But something doesn’t seem quite right. But not sure what. How tf do you know what 40nm of torque is on the shimano locking nut thing without a torque gizmo?
My hub has also lost the clicky sound when freewheeling. I did clean up some grime from inside it and put some grease in. Hope I didn’t fuck it up. But it did look like this. Looks like it’s got chunks out of it. Probably from my immense power. Any ideas?
I think so, yeah. So my bad. I’ll take it for a ride in the next few days see if it’s OK.
I think there’s just something that’s a tiny bit out somewhere.
Any tips on slotting those cogs on? Took me ages spinning them around trying to get them on. I’m also hit careful enough at really studying stuff before removing and replacing. Took me ages to realise there was the old spacer right at the bottom that I’d not noticed and couldn’t get the thing to tighten. Once I spotted and removed that. Bingo.
Little things like that. I put the chain on and off 3 times by not picking up exactly how it went on.
When I’m bit under time pressure, and it’s sunny, I quite enjoy it. Even though I frustrate myself. But I do not trust myself in the slightest.
The thing I have found with the cogs is if you look at them there are loads similar size but one that is larger. Look for the larger one and line that up.
Other top tip is when you are removing one put a zip tie through it to keep it together in order.
as Iwaters says, regarding the cogs, there’s one wider spline than the rest so find that and match it with the same wider slot in the cog, same for each cog. Regarding 40Nm I’ve taken them off new wheels which has needed quite a bit of force so have always put them back with a similar amount of force and never had any problems. We’ve got 9, 10 and 11 speed bikes so the spacers are a right pain when switching things around, knowing which one to use, I’m always googling it (should write it down). I did change a free hub last year (getting it off can be a right pain) and it was worth it for the cost. The pawls were sticking so it wouldn’t engage and mine was sealed so not repairable.
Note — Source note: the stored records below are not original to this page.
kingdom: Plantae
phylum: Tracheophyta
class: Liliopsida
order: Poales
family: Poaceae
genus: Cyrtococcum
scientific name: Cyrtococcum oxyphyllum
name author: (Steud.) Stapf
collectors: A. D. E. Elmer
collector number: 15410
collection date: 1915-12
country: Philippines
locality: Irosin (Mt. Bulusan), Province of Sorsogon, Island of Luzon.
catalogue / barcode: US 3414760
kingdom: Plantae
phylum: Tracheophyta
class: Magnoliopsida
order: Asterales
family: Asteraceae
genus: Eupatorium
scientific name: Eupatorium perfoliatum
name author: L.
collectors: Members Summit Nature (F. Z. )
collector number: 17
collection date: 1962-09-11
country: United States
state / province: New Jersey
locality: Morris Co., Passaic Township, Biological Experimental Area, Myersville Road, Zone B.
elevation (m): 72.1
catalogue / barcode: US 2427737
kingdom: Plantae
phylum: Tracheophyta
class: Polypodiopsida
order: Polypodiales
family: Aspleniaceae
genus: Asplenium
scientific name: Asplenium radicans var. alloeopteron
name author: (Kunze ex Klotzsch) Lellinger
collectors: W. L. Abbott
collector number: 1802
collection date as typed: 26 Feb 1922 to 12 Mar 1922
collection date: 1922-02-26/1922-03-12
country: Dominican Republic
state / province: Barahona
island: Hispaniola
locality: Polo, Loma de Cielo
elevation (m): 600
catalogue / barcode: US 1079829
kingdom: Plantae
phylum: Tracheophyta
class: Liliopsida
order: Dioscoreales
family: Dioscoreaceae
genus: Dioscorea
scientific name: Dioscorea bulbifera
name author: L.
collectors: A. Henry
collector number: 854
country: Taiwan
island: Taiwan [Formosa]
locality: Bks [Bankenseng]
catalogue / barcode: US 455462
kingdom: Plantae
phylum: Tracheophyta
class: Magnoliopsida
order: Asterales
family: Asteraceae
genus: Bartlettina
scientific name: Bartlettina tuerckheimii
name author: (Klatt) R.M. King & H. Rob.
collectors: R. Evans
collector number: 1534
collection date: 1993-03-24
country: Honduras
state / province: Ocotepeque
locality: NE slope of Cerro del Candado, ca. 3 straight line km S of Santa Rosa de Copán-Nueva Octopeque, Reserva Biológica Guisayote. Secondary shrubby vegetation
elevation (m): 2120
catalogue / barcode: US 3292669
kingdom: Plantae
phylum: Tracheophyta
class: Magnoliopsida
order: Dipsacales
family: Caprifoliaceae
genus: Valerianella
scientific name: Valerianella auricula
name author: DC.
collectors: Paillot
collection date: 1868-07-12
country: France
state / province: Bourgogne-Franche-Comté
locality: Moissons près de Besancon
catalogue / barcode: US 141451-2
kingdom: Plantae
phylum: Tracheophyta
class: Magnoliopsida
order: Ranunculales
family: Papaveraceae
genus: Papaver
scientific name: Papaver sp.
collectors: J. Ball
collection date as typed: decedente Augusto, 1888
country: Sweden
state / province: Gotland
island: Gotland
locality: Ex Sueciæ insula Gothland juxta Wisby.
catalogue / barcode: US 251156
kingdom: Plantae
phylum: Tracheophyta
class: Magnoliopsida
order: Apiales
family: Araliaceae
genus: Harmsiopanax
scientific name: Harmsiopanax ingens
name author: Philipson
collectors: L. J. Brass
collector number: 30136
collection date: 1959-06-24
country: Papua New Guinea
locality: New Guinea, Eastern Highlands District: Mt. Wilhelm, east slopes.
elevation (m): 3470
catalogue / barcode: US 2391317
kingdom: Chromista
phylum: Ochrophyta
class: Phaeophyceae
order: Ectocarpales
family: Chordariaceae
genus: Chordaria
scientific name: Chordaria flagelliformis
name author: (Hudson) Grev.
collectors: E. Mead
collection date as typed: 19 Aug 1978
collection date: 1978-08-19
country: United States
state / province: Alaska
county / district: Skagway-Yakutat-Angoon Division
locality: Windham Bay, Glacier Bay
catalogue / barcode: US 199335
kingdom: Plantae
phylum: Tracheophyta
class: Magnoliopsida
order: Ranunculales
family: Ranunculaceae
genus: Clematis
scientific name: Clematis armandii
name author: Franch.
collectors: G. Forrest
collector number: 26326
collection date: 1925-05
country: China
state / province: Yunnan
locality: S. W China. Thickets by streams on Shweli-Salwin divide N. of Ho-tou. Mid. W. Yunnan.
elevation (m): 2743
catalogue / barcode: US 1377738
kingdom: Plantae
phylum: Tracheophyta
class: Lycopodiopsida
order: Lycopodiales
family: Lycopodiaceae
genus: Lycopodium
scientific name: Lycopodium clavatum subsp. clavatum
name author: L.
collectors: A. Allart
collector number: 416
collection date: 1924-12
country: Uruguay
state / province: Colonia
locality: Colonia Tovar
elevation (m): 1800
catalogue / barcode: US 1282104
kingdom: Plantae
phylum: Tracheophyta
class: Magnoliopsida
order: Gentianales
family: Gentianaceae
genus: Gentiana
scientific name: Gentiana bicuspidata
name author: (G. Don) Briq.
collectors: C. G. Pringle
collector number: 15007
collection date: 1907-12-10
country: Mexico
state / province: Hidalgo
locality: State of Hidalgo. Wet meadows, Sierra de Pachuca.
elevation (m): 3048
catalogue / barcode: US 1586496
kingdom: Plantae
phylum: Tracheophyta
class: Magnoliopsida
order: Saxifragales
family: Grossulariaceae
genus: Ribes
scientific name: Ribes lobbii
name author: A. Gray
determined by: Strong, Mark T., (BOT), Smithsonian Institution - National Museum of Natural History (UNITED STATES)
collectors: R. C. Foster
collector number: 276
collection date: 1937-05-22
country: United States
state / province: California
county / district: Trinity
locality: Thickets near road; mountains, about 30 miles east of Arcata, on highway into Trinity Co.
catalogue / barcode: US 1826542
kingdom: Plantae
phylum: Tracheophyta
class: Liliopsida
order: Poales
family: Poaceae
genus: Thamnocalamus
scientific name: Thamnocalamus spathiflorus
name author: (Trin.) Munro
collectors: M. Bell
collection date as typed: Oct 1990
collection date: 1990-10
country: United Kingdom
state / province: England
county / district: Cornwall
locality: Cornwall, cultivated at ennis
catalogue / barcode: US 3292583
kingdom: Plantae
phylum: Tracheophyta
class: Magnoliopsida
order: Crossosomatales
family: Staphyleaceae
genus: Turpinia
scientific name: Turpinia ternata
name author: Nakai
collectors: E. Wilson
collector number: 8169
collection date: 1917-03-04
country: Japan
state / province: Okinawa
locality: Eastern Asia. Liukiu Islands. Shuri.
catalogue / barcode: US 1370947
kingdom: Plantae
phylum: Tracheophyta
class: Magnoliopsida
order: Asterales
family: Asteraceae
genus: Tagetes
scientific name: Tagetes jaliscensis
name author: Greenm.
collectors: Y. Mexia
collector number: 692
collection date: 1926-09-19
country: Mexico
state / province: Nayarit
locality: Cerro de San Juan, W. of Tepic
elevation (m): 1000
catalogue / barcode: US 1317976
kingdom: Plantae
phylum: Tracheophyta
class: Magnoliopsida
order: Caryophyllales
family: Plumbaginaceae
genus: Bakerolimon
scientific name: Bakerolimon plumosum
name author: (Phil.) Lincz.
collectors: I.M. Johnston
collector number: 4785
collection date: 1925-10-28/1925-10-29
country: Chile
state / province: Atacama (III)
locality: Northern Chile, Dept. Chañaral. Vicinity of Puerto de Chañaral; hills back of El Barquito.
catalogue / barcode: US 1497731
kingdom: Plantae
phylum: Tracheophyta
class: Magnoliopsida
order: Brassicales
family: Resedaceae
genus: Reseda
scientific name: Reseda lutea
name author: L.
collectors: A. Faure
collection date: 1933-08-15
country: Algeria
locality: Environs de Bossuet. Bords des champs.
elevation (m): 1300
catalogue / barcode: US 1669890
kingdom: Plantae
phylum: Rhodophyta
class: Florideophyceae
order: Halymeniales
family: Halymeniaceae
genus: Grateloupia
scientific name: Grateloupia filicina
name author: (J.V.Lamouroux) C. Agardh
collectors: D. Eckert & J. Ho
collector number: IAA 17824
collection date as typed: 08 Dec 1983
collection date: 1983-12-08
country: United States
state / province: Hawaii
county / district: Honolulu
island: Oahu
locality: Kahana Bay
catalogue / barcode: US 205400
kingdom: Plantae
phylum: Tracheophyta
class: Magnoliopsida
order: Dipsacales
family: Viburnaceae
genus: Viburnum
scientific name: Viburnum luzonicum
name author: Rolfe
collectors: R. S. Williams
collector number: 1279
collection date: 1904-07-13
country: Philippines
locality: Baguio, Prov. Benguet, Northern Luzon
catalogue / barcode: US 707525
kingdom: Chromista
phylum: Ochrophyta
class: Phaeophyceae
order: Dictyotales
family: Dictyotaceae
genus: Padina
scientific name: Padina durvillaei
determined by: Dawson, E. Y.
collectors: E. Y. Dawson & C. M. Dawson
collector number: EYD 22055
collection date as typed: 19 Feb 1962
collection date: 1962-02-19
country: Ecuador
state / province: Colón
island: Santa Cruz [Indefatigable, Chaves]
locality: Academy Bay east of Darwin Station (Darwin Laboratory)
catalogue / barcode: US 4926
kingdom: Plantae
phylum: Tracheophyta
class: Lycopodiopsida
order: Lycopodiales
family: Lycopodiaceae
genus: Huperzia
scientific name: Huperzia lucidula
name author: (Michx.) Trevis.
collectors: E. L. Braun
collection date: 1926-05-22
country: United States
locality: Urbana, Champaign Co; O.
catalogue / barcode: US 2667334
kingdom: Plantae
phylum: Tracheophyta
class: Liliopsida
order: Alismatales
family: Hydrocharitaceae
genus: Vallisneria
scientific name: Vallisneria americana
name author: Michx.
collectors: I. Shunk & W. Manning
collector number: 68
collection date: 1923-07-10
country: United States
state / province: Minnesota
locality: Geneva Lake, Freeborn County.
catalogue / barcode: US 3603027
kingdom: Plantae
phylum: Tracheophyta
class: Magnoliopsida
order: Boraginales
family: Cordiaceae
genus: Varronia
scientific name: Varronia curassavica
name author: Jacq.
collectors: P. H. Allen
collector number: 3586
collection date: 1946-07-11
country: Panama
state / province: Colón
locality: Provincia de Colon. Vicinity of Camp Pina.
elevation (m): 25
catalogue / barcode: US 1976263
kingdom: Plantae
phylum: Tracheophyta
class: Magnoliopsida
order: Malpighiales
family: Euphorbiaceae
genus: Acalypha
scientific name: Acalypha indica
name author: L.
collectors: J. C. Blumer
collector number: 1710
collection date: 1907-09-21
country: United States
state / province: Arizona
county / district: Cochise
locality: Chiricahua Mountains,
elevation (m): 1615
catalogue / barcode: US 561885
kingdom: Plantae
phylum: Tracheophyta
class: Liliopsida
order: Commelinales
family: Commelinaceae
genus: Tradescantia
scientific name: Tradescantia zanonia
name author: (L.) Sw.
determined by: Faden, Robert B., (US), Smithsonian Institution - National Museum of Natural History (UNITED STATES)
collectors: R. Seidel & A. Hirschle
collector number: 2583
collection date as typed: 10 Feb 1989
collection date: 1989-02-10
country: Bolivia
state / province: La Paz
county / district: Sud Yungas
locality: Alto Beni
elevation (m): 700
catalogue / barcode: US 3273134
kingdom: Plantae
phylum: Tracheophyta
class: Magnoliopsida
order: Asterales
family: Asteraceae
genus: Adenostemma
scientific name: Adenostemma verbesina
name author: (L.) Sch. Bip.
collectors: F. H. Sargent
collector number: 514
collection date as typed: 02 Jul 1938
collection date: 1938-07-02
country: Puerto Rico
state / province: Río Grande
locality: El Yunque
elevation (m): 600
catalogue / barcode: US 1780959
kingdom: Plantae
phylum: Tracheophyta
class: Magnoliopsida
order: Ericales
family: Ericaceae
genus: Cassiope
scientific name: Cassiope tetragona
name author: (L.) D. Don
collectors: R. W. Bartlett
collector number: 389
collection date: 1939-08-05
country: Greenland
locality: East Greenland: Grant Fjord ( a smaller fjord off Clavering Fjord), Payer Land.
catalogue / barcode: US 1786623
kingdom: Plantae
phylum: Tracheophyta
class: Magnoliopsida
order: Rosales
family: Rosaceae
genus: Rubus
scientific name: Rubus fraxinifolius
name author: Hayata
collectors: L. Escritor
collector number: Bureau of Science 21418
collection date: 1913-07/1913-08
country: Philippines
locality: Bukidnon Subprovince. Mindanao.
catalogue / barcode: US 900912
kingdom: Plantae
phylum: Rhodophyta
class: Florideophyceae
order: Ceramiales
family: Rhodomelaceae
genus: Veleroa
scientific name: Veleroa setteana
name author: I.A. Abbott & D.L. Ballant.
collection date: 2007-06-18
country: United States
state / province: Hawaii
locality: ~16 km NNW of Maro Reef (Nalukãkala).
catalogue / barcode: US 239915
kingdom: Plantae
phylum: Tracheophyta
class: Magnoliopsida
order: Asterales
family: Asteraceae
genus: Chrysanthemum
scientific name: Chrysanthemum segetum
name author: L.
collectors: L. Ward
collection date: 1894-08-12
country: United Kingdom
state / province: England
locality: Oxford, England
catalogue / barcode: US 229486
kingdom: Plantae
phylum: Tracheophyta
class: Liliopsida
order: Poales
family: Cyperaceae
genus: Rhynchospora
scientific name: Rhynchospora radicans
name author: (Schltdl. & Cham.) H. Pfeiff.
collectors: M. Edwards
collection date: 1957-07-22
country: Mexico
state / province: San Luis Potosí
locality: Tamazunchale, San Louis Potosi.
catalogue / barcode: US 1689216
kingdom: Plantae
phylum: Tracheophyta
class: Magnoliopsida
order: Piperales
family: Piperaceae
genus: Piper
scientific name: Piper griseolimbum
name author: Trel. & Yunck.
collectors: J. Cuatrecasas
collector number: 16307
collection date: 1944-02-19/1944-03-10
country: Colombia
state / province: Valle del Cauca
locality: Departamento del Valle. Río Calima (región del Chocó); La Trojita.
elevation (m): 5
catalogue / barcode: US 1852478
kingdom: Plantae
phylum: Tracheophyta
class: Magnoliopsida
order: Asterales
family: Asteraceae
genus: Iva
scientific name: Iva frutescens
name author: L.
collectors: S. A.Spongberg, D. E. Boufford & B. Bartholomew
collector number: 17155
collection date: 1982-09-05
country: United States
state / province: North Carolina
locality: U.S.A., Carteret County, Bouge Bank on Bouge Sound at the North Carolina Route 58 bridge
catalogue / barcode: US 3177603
Is this car slime or bike slime? I wonder if there’s a difference. If it’s just to get those old tyres going then I’d give it a go. Worst that can happen is that it doesn’t work and you have to strip off the tyres and hose them off and start again. If you’re forking out for new tyres I’d recommend Stans personally.
It may surprise you, but I own one, single tube of white, lithium grease from Halfords. This was bought last year and the first ever time I have bought any sort of grease (other than cheap burgers on a barbie! ).
It was a typo, I meant to say ‘like sewing machine oil’. ( I think WD40 do a droplet type bottle).
I have many things in my garage, most still have the labels on.
Stripped off the crank and checked bearings. As I suspected based on the crank not spinning too nicely, one of the BB bearings is done.
BB90 standard being a Trek which looks like it’s a 25x37x7 bearing with a plastic dust cover to reduce the spindle to 24mm for Shimano. Hambini doesn’t recommend Enduro for these ones as they have a looser tolerance so ordered a pair of NSK bearings.
Already did this once recently, so trust my skills.
Installed new BB bearings. Rather than Trek I got some NSK ones for the same price. Tighter tolerance, cranks are now nice and smooth where they were grinding and sticking before. Used some loctite 641 with 7648 activator so hope they don’t have to come out for a long long time.
Then tweaked and setup the front brake which had a bit of rub and checked the pad wear. Had to watched a GCN video on disc brakes so I could understand how they work and the different ways you can adjust them. Looks like more tools if I ever want to bleed them…
Next is a bit of indexing next whilst it’s on the stand. The shifting up for the FD is stiff and I guess it’s a cable. CBA to sort that as I do very few FD shifts normall and it currently works.